By Maggie Fox
http://science.slashdot.org/article..../11/07/0240258
U.S. experiment uses AIDS to fight AIDS
Mon Nov 6, 2006 5:03 PM ET
By Maggie Fox, Health and Science Editor
WASHINGTON (Reuters) -
An AIDS virus genetically engineered to fight other AIDS viruses
worked better than expected, suppressing the virus and renewing
the immune systems of a few patients, researchers reported on
Monday.
The study involved just five people, and such an approach needs
years more study, they cautioned -- but the surprising results
offer new hope both for the field of gene therapy and for
treating the fatal and incurable AIDS virus.
"The goal of this phase I trial was safety and feasibility and
the results established that," said Dr. Carl June of the
University of Pennsylvania School of Medicine, who led the study.
"But the results also hint at something much more," he added.
"It seemed to have a vaccine-like effect in that the immune
system was better in most of the patients than when they
enrolled.
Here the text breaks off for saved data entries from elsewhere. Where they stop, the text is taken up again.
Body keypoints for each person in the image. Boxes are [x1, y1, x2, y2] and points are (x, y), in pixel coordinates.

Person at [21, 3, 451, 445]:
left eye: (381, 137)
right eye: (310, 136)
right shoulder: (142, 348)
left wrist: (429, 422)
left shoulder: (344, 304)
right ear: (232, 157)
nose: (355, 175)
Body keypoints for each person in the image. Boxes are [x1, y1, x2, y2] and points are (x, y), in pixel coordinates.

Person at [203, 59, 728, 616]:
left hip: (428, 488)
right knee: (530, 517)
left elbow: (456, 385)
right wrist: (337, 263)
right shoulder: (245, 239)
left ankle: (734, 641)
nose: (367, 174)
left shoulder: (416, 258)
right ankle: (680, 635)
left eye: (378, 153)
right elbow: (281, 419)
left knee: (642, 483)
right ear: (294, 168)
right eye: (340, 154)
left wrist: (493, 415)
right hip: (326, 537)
We are trying to study the mechanism."
The AIDS virus infects close to 40 million people worldwide and
has killed 25 million. A cocktail of drugs can help control
infection, but there is no cure and no vaccine.
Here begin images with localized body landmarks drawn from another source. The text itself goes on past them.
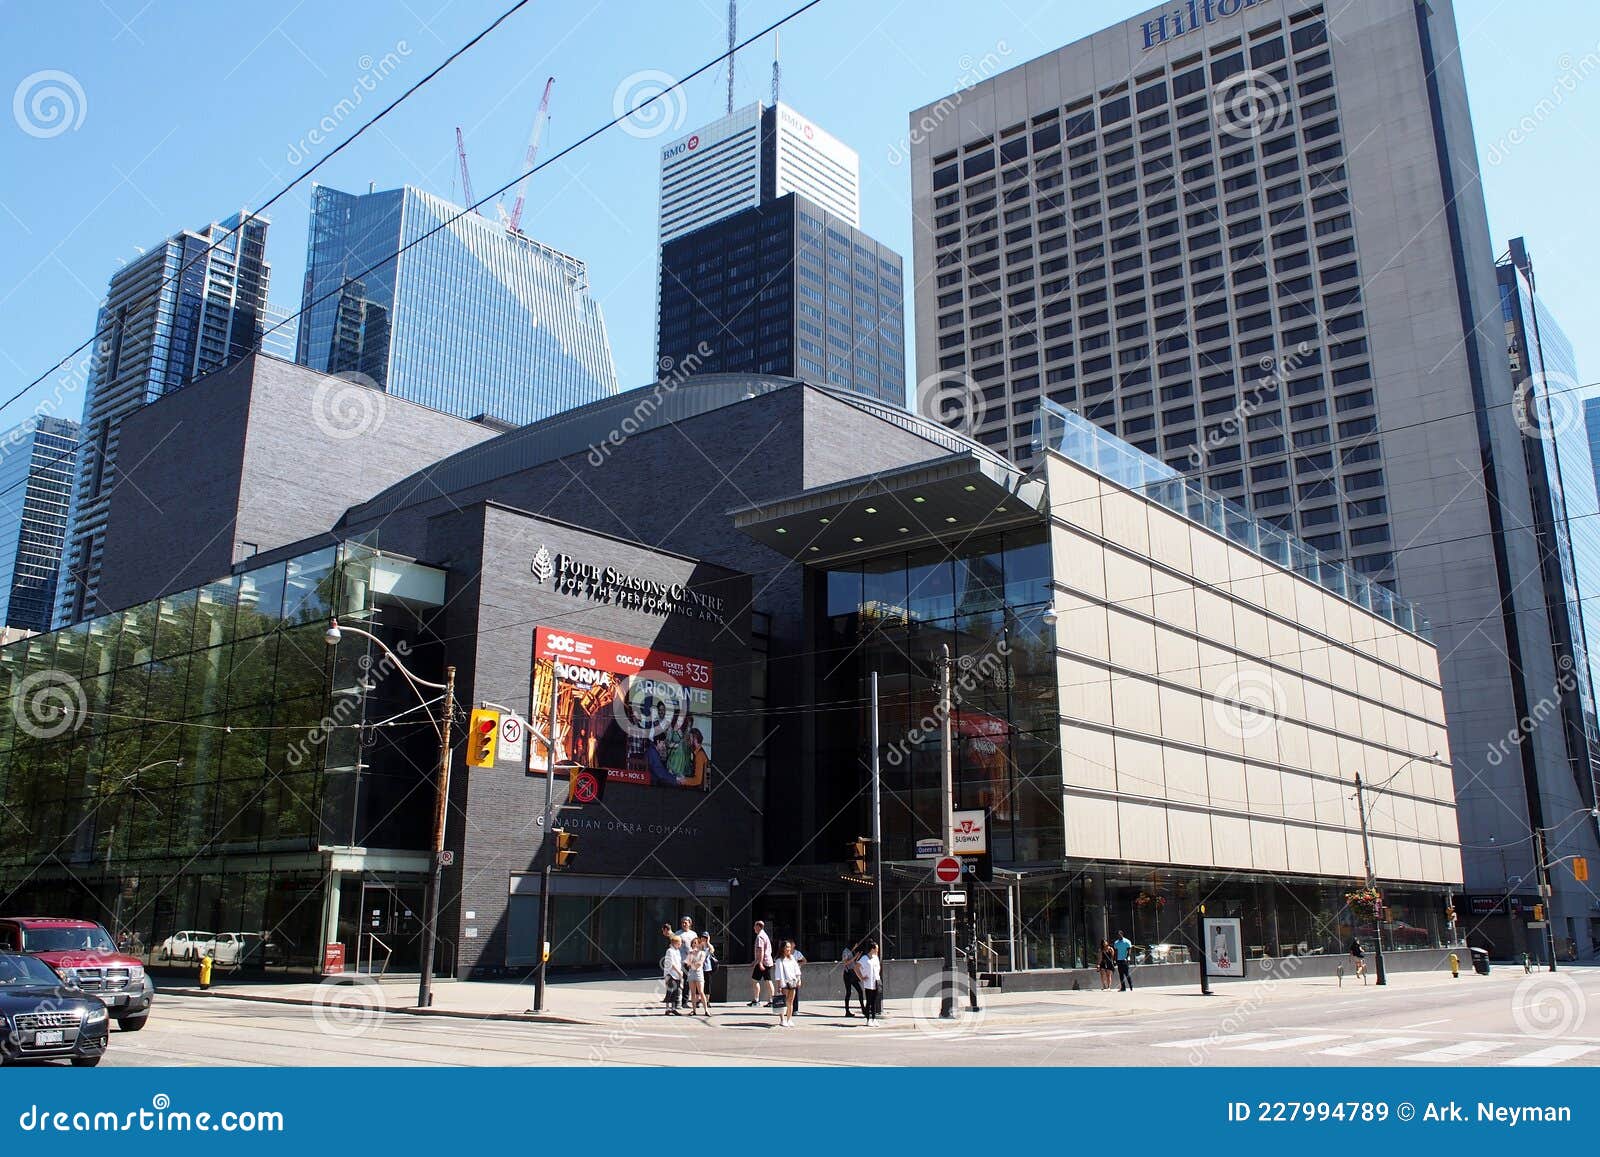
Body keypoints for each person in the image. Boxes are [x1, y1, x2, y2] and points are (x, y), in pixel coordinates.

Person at [773, 940, 803, 1027]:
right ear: (783, 948)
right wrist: (779, 985)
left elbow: (797, 970)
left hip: (792, 982)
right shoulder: (779, 960)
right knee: (783, 1001)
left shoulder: (792, 958)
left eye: (790, 947)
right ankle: (782, 1019)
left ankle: (789, 1019)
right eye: (787, 947)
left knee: (790, 1002)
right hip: (784, 983)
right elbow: (778, 974)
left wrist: (799, 979)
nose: (789, 949)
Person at [855, 941, 883, 1026]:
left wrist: (877, 977)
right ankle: (868, 1019)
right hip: (868, 983)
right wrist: (861, 977)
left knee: (874, 1001)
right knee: (869, 1001)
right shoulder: (864, 958)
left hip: (876, 982)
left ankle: (874, 1019)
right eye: (876, 948)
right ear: (872, 949)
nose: (878, 950)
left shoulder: (876, 958)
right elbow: (856, 968)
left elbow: (878, 968)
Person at [749, 920, 775, 1006]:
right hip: (767, 961)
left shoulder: (760, 936)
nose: (754, 928)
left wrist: (759, 962)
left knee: (755, 980)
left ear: (759, 927)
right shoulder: (765, 935)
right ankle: (771, 1000)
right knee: (768, 980)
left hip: (763, 962)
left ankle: (756, 1000)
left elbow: (761, 950)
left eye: (755, 926)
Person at [684, 936, 711, 1016]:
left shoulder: (702, 953)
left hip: (699, 974)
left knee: (701, 992)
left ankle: (706, 1010)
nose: (694, 944)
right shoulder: (690, 953)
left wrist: (692, 965)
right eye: (693, 943)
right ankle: (694, 1010)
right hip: (691, 974)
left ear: (699, 944)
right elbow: (687, 964)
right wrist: (692, 964)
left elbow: (700, 964)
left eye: (695, 943)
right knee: (692, 993)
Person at [841, 944, 866, 1017]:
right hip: (848, 973)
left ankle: (863, 1009)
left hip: (853, 973)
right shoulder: (846, 951)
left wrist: (858, 956)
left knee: (860, 991)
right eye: (855, 945)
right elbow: (845, 962)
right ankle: (847, 1011)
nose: (856, 946)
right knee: (848, 992)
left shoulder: (852, 951)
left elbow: (854, 962)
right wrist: (855, 957)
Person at [661, 938, 684, 1015]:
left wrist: (680, 972)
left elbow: (678, 963)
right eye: (680, 942)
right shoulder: (669, 951)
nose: (681, 944)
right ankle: (667, 1009)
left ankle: (673, 1008)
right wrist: (678, 971)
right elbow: (671, 963)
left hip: (677, 974)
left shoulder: (677, 951)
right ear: (675, 942)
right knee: (670, 991)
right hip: (670, 974)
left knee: (675, 991)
The drugs cause sometimes severe side-effects in some patients
and the virus can evolve resistance, so that patients have to
move to new drug combinations.
Gene therapy is a promising but troubled field of research based
on the premise that altering genes can cure disease. It has cured
only a few patients, and some have developed leukemia as a
consequence. One gene therapy volunteer died in 1999.
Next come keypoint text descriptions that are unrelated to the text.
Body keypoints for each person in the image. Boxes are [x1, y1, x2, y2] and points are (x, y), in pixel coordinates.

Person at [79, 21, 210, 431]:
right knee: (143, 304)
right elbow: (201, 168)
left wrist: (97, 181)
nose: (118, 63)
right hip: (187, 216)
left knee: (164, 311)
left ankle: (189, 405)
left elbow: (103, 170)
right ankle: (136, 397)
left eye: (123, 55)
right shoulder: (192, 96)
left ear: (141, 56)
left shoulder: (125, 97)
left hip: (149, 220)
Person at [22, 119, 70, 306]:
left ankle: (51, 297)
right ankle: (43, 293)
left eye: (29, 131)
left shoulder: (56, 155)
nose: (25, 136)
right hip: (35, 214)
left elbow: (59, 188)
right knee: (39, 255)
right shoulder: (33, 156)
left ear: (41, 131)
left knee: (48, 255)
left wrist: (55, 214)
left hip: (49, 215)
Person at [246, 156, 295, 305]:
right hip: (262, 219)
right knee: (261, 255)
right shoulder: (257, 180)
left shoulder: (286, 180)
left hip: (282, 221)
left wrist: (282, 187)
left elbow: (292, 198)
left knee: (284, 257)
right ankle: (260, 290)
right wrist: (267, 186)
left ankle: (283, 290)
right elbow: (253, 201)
June's team tried a new gene therapy approach, first crippling
the HIV virus, they report in this week's issue of the
Proceedings of the National Academy of Sciences.
"The virus is gutted so that it only has half the size of the
original or pathogenic virus," June said in a telephone
interview.
ANTISENSE APPROACH
The so-called envelope gene remains, and is reversed, a
manipulation called antisense.
The researchers then recruited five patients with HIV who were
beginning to fail treatment, meaning the drugs no longer worked
and the virus was beginning to damage their immune systems.
June's team removed the immune cells, CD4 T-cells, that are
attacked by HIV. The researchers infected the CD4 cells in the
lab with their newly engineered antisense HIV virus, then infused
them back onto the patients.
When HIV or any other virus infects a cell, it injects its own
genetic material into the cell. The cell is turned into a virus
factory, sometimes pumping out thousands of copies of a virus
before it explodes.
After the new antisense virus was infused, newly infected cells
pumped out defective virus, June said.
"The virus particles that are released are, like, sterile. They
are nonpathogenic," June said.
This test was meant only to show that the approach was safe, and
three years later, none of the patients show any ill effects.
The treatment appears to have helped restore the immune systems
of four of the five patients, and the virus remains partly
suppressed.
"We put back more (CD4 cells) than we took out. We don't know if
that is why their immune system gets better, because there are
more soldiers, or whether it got better because of better
antiviral effects," June said.
The therapy is being developed by Gaithersburg, Maryland-based
VIRxSYS Corp. and the studies are partly paid for by the National
Institute of Allergy and Infectious Diseases.
Phase II trials are underway in HIV patients who have disease
well-controlled by drugs. June said it is not yet clear if the
treatment could work only in infected patients, or might even be
used as a preventive vaccine some day.